*** DATA FOR REVIEW Section Begins ***

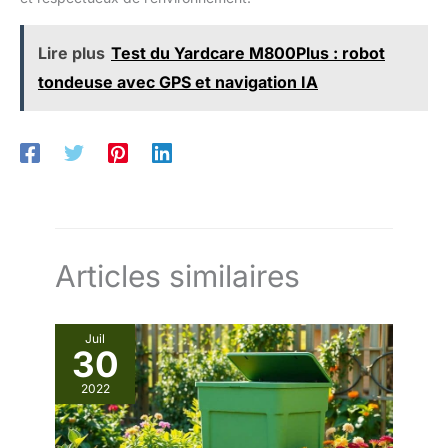
Lire plus
Test du Yardcare M800Plus : robot
tondeuse avec GPS et navigation IA
Articles similaires
Juil
30
2022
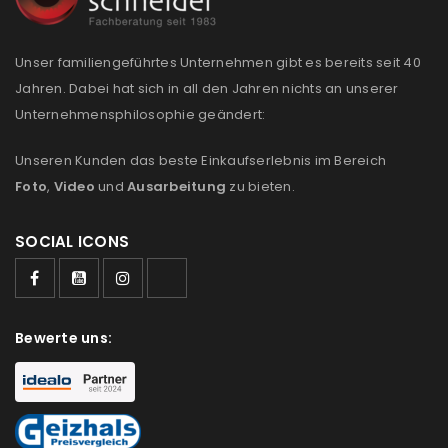
Anmeldeformular geschützt durch
WP Captcha
Unser familiengeführtes Unternehmen gibt es bereits seit 40
Angemeldet bleiben
ANMELDEN
Jahren. Dabei hat sich in all den Jahren nichts an unserer
Unternehmensphilosophie geändert:
PASSWORT VERGESSEN?
Unseren Kunden das beste Einkaufserlebnis im Bereich
Foto
,
Video
und
Ausarbeitung
zu bieten.
REGISTRIEREN
SOCIAL ICONS
E-Mail-Adresse
*
Bewerte uns:
Ein Link zum Erstellen eines neuen Passworts wird an
deine E-Mail-Adresse gesendet.
NEWSLETTER ABONNIEREN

*** DATA FOR REVIEW Section Ends ***

> WHAT YOU NEED TO DO: Rewrite the text of all the records with every "Video" replaced by "Film", keeping everything else the same and leaving out the pictures.

> COMPLETED EXERCISE:
Lire plus
Test du Yardcare M800Plus : robot
tondeuse avec GPS et navigation IA
Articles similaires
Juil
30
2022
Anmeldeformular geschützt durch
WP Captcha
Unser familiengeführtes Unternehmen gibt es bereits seit 40
Angemeldet bleiben
ANMELDEN
Jahren. Dabei hat sich in all den Jahren nichts an unserer
Unternehmensphilosophie geändert:
PASSWORT VERGESSEN?
Unseren Kunden das beste Einkaufserlebnis im Bereich
Foto
,
Film
und
Ausarbeitung
zu bieten.
REGISTRIEREN
SOCIAL ICONS
E-Mail-Adresse
*
Bewerte uns:
Ein Link zum Erstellen eines neuen Passworts wird an
deine E-Mail-Adresse gesendet.
NEWSLETTER ABONNIEREN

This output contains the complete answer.